Oggi, presso la Sapienza Università di Roma, si è svolto un incontro dedicato al rapporto tra intelligenza artificiale, informazione e comunicazione, nell’ambito del progetto Disclaimer, promosso dal Corriere della Sera in collaborazione con CINECA. L’evento ha offerto un confronto su come le nuove tecnologie stiano trasformando la divulgazione, la comunicazione, il giornalismo e le responsabilità di chi racconta il mondo.
Valeria Sandei, AD di Almawave, ha partecipato al confronto sottolineando: “Assistiamo a un dibattito sull’intelligenza artificiale, su quanto trasformerà le nostre vite e su come concretamente funziona, quando calata in organizzazioni complesse.
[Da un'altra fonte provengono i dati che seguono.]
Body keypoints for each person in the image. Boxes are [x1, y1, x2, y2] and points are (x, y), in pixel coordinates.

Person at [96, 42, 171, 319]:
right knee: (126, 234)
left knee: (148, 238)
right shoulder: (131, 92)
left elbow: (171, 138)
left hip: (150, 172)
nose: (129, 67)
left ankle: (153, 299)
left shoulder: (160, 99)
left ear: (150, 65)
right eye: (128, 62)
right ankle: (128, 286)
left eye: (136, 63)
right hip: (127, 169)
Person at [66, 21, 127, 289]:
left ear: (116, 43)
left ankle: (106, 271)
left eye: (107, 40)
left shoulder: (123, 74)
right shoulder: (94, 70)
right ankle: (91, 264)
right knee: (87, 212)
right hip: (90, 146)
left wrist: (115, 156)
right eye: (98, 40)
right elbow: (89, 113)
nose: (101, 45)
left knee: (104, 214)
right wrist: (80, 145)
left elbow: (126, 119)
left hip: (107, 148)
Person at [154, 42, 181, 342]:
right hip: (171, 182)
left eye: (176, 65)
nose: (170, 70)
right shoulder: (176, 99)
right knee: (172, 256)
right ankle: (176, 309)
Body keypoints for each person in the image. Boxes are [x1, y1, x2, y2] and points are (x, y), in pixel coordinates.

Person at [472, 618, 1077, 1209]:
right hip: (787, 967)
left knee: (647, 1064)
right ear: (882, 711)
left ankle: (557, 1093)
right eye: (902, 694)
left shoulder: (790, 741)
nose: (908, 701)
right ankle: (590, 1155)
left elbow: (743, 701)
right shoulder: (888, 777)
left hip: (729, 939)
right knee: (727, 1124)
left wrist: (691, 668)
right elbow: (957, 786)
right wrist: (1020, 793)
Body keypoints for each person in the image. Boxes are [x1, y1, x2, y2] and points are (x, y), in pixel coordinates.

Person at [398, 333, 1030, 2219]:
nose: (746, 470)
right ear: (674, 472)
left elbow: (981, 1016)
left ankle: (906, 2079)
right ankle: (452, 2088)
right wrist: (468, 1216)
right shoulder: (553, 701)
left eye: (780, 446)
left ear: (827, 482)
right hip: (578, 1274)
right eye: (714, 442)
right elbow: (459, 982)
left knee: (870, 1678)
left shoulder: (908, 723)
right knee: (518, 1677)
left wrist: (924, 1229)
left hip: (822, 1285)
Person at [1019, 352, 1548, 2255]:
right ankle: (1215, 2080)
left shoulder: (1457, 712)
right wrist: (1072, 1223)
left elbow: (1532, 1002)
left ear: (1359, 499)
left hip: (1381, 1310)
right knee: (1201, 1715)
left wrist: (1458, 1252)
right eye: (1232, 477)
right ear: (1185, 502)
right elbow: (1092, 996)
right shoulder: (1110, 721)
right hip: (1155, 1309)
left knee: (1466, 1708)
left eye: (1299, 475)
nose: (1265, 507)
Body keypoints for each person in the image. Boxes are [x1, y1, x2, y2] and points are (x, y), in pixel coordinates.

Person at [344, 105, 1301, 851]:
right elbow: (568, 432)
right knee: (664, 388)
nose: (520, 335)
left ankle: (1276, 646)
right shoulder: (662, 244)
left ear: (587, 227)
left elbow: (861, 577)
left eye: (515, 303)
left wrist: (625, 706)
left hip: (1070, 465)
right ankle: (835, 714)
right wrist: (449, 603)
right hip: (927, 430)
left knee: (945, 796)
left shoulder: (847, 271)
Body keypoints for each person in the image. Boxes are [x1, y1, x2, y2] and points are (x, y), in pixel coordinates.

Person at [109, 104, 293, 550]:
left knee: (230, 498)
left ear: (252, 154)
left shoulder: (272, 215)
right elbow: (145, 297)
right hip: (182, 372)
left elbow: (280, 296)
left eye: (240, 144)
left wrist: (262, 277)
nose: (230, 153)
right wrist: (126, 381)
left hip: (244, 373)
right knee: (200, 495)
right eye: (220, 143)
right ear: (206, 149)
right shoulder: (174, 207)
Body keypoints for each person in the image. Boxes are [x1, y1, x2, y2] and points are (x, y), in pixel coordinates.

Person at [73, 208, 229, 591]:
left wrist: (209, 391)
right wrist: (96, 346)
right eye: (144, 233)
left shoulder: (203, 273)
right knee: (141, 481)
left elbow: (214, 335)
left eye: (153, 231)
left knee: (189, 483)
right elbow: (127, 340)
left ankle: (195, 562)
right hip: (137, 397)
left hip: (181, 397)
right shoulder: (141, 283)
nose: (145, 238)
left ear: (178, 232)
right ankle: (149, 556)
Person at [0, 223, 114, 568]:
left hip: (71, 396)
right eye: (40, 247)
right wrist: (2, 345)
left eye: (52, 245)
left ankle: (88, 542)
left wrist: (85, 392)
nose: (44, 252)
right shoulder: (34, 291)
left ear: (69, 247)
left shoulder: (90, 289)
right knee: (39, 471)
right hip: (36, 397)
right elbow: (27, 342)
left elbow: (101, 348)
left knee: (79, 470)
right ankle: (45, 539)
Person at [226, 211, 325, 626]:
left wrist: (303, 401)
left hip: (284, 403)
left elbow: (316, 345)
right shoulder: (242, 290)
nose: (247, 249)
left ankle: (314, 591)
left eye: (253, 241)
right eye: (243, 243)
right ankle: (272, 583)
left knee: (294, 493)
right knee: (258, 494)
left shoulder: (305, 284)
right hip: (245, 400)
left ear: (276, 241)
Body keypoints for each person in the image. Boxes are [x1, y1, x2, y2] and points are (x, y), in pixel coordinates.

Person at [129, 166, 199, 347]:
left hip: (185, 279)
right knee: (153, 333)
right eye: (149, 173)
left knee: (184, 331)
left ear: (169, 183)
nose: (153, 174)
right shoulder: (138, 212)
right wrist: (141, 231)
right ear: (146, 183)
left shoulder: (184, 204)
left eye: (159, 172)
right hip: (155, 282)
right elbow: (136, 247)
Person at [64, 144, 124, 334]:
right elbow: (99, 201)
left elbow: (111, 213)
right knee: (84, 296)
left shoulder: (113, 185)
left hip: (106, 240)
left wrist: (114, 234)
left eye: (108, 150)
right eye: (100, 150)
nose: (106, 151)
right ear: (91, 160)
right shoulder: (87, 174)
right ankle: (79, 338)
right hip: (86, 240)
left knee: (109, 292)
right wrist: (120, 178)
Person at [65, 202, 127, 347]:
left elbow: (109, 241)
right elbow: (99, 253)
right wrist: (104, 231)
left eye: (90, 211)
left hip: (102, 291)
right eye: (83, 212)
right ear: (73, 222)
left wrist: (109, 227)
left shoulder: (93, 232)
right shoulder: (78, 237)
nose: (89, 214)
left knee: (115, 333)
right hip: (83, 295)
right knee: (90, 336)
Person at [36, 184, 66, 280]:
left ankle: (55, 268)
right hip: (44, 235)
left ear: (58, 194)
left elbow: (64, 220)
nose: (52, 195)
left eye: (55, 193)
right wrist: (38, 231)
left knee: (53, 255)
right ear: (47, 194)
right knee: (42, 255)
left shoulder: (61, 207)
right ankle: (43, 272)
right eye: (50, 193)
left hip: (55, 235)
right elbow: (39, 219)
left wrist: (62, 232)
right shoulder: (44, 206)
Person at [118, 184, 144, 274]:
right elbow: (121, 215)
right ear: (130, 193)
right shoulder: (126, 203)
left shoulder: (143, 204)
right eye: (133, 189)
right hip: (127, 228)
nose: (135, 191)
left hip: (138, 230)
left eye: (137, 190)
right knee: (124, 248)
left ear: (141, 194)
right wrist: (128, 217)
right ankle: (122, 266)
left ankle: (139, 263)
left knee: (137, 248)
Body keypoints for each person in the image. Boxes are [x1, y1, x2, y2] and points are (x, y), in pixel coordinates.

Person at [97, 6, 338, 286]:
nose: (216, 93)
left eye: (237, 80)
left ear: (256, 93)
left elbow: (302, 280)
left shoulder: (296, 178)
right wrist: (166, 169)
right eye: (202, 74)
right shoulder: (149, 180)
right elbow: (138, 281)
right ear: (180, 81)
L’IA è una tecnologia straordinaria che trova il suo vero scopo in applicazioni concrete.
Poche settimane fa abbiamo rilasciato gli ultimi due modelli della famiglia Velvet: contano 25 miliardi di parametri e coprono 24 lingue, includendo tutte le principali lingue europee, con funzionalità avanzate di reasoning e un’attenzione particolare alla qualità dei dati e alla gestione dei bias. Modelli addestrati in Italia da Almawave, società a totale proprietà italiana, nel rispetto del quadro regolatorio europeo. Il valore di questi modelli è soprattutto nelle loro applicazioni pratiche”.
Aggiunge: “Spesso si pensa che basti aumentare la scala dei modelli per migliorarne le prestazioni. Io però ritengo che, con i modelli oggi disponibili e le funzionalità già attive o prefigurate, si possano fare grandi cose all’interno delle organizzazioni”.
Conclude Sandei: “In un’ottica di sovranità digitale europea, ogni azienda è libera di scegliere quale modello di IA adottare e se preferirne uno nato in UE e progettato su un impianto culturale italiano ed europeo.
Nei prossimi tre anni si potranno ottenere grandi risultati, perché sull’attuazione di queste tecnologie, sui casi d’uso e sulla trasformazione dei settori abbiamo solide basi e siamo pronti a correre la nostra sfida.”